#### Consegna
Aggiorni il brano che comincia dalla linea in cui compare "What is the" e termina dopo quella in cui compare "How many slices are in this pie chart?", sostituendo "slices" con "segments" e lasciando invariato tutto il resto. Ometta le immagini nella risposta.

#### Dati forniti
§

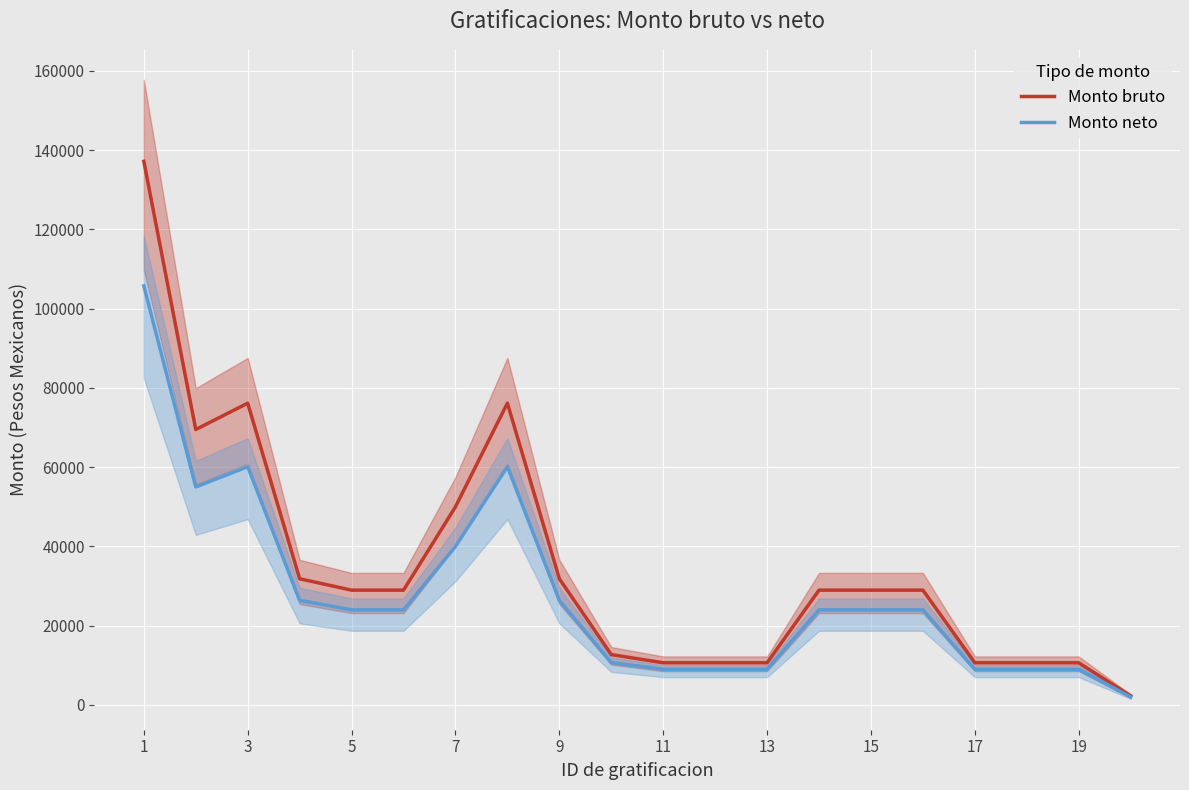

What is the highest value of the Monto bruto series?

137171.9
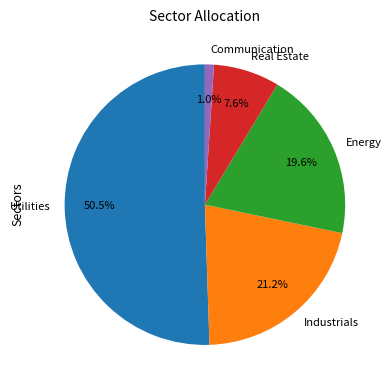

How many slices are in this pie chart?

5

§

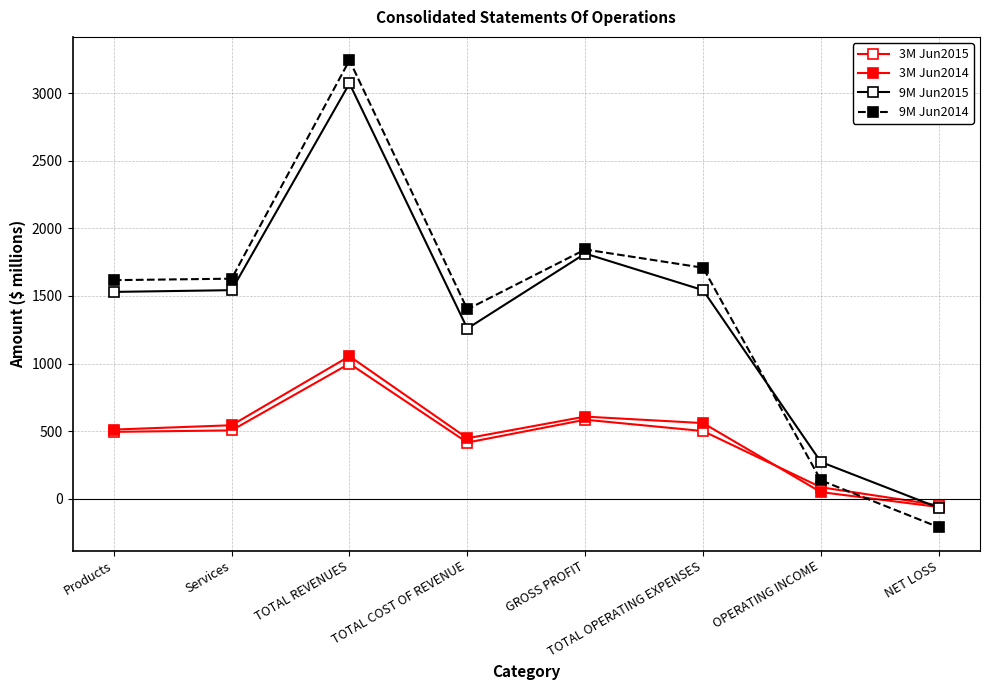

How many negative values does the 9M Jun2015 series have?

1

§

#### Soluzione proposta
What is the highest value of the Monto bruto series?

137171.9

How many segments are in this pie chart?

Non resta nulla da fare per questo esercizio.